Run Probtest on Säntis¶
Use Probtest to verify whether your test case produces consistent results on GPU. It compares a GPU test run to a CPU ensemble with perturbed input conditions.
1. Compile ICON¶
Compile ICON on CPU and on GPU as out-of-source builds. Note that the build directories need to be sub-directories of the ICON root folder. Otherwise the probtest container does not have access to the data.
2. Set Up the Probtest Container and Environment on Säntis¶
To run Probtest for ICON on Säntis, use the prebuilt container available on Docker Hub (Probtest Container ).
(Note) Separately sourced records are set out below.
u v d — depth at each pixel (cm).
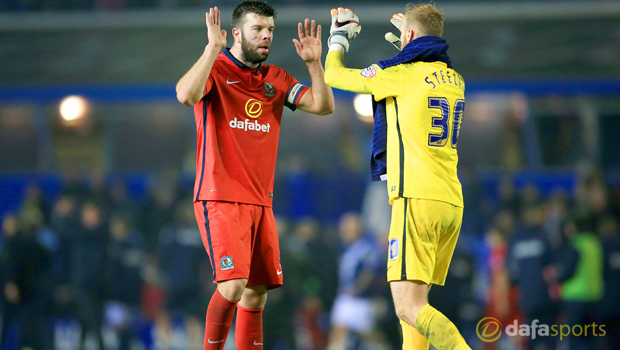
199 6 5031
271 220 1378
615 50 4538
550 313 2972
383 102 1341
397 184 1280
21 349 3222
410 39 1357
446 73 1312
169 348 3481
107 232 3478
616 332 2902
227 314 1303
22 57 4734
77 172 4041
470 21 4866
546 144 4388
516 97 4447
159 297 3509
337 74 1333
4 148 4481
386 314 3088
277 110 1385
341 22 1398
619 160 4316
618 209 3253
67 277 3400
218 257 1290
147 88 4538
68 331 3450
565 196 3581
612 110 4384
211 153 1317
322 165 4334
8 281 3225
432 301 3008
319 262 3419
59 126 4506
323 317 3375
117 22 4966
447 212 1284
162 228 3788
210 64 1241
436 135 1284
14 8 5028
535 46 4647
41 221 3806
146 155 4456
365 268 3228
ICON provides the wrapper script probtest_container_wrapper.py
.
Note
If your ICON version doesn’t include this script, add it to scripts/cscs_ci/probtest_container_wrapper.py
, along with the appropriate PROBTEST_TAG under run/tolerance/PROBTEST_TAG
and yaml_experiment_test_processor.py under scripts/experiments/yaml_experiment_test_processor.py
(replace if already available).
When Setting Up ICON from Scratch¶
In your ICON root directory, import the containter:
PROBTEST_TAG=$(cat run/tolerance/PROBTEST_TAG)
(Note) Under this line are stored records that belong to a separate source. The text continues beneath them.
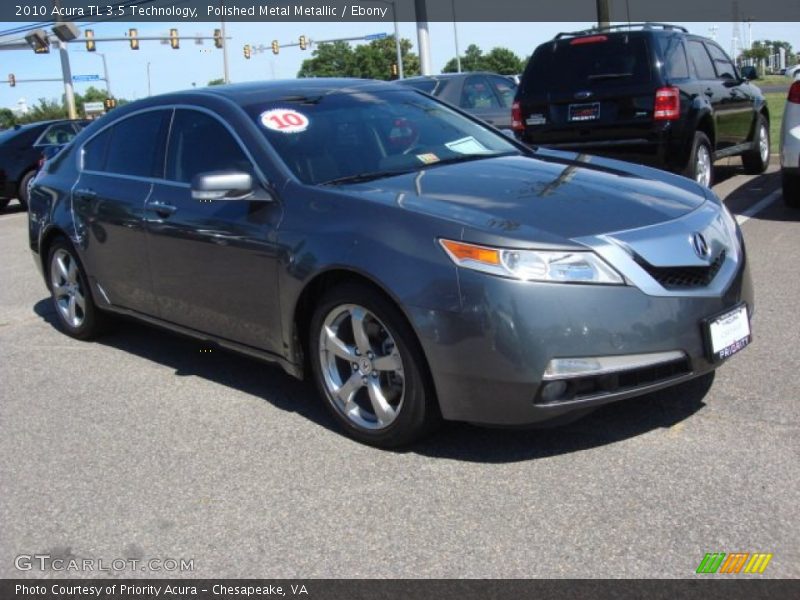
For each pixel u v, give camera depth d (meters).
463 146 4.82
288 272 3.98
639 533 3.01
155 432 4.26
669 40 8.76
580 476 3.45
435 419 3.66
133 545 3.22
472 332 3.34
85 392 4.95
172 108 5.05
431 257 3.45
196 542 3.21
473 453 3.73
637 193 3.94
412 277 3.47
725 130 9.85
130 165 5.27
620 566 2.83
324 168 4.29
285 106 4.70
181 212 4.65
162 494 3.60
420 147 4.68
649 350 3.37
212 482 3.67
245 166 4.39
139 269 5.08
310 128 4.55
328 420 4.25
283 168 4.22
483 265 3.33
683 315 3.45
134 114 5.39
enroot import docker://c2sm/probtest:${PROBTEST_TAG}
Add a TOML configuration and export EDF path (being used when running the container):
echo "image = \"$(pwd)/c2sm+probtest+${PROBTEST_TAG}.sqsh\"" > probtest.toml
echo "mounts = [ \"$(pwd)\" ]" >> probtest.toml
echo "workdir = \"$(pwd)\"" >> probtest.toml
echo "writable = true" >> probtest.toml
export EDF_PATH=$(pwd)
Create and activate Python environment:
python3 -m venv .venv
source .venv/bin/activate
pip install pyyaml pandas click toml
Every Time You Reconnect to the Server¶
If the container and environment are already set up, simply re-run:
export EDF_PATH=$(pwd)
source .venv/bin/activate
Set experiment name, e.g.:
export EXPERIMENT=c2sm_clm_r13b03_seaice
Export required environment variables:
export BB_NAME=santis_cpu_nvhpc
export UENV_VERSION=$(cat config/cscs/SANTIS_ENV_TAG)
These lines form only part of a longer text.